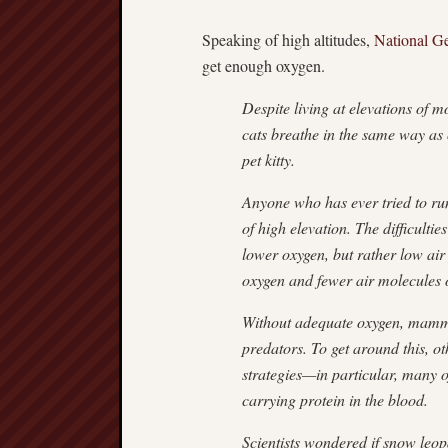
Speaking of high altitudes,
National G
get enough oxygen.
Despite living at elevations of m
cats breathe in the same way as o
pet kitty.
Anyone who has ever tried to run
of high elevation. The difficulti
lower oxygen, but rather low air 
oxygen and fewer air molecules o
Without adequate oxygen, mamma
predators. To get around this, o
strategies—in particular, many 
carrying protein in the blood.
Scientists wondered if snow leo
--
Check each line of the listing above. Copy it if it holds the string "oxygen".

Your response:
get enough oxygen.
lower oxygen, but rather low air 
oxygen and fewer air molecules o
Without adequate oxygen, mamma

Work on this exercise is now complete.